Michael Stevens is the senior executive vice president at the Conference of State Bank Supervisors (CSBS). He is responsible for leading the organization's public policy, financial supervision, federal coordination, communications, industry relations and professional development functions. Stevens also serves as the principal deputy to the state banking member of the Financial Stability Oversight Council. Prior to his appointment in September 2011, he served as the senior vice president for regulatory policy, representing the state banking system in the development of policy in the areas of financial stability, prudential supervision and consumer protection. He joined CSBS in 1999 to work in all facets of CSBS's professional development division. Stevens is a frequent instructor and speaker on banking policy, examinations and financial analysis. He serves on the faculty of the Graduate School of Banking at Colorado and at Texas Tech University's School of Banking. He began his regulatory career as a bank examiner for the Iowa Division of Banking, where he served 11 years.

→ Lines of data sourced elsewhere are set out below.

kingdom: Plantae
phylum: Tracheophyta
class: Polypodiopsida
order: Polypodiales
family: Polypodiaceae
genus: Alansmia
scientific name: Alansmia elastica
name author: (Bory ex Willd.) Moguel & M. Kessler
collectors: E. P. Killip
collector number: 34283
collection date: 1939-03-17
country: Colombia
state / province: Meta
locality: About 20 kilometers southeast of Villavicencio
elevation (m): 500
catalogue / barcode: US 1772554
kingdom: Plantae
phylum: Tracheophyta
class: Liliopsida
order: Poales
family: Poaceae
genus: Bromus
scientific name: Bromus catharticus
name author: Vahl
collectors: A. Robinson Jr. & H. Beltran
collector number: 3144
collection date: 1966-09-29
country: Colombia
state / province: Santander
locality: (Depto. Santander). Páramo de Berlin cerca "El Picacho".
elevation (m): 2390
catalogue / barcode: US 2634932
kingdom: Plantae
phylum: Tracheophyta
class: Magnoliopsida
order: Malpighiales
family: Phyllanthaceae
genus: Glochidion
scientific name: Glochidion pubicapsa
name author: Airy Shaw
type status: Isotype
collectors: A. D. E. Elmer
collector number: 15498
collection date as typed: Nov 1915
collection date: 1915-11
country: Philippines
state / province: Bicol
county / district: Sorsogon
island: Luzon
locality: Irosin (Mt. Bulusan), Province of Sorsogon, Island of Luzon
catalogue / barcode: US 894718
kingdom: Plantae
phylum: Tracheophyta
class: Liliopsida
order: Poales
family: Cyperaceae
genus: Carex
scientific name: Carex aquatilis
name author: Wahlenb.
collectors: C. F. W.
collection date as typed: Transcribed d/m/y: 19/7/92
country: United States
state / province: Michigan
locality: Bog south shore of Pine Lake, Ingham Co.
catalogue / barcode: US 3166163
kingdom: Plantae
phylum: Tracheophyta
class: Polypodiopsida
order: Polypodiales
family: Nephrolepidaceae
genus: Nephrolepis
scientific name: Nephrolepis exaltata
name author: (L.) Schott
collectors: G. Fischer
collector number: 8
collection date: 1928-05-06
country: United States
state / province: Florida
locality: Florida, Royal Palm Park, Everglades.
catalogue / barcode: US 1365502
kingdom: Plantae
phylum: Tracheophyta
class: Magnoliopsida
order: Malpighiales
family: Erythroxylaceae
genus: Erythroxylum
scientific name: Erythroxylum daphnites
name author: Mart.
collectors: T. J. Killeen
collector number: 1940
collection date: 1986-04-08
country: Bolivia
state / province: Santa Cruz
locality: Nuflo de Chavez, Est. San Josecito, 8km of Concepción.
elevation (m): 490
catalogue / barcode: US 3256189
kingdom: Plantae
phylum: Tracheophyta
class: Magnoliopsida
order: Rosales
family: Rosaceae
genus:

Darrin Williams is the CEO of Arkadelphia, Ark.-based Southern Bancorp Inc., a $1.2 billion asset financial organization with more than 80,000 customers and 43 locations primarily in underserved markets in the Mid-South. As CEO, Williams oversees the strategic direction and operations of each of Southern's three Community Development Financial Institutions: Southern Bancorp Inc., a bank holding company; Southern Bancorp Bank, one of America's largest rural development banks; and Southern Bancorp Community Partners, a 501(c)(3) development finance and lending organization – collectively known as "Southern." Prior to leading Southern, Williams served as managing partner at the law firm of Carney, Williams, Bates, Pulliam & Bowman, PLLC, where he represented institutional investors and consumers in class action litigation against some of the nation's largest publicly traded companies. He also served three terms in the Arkansas House of Representatives (2008-2013), serving as Speaker Pro Tempore of the 89th Arkansas General Assembly. He was listed as one of 12 state legislators from around the country to watch by Governing magazine. Williams received his Bachelor of Arts from Hendrix College, Conway, Ark.; his Juris Doctor from Vanderbilt University School of Law, Nashville, Tenn.; and his Master of Laws degree in securities and financial regulation from Georgetown University Law Center in Washington, D.C.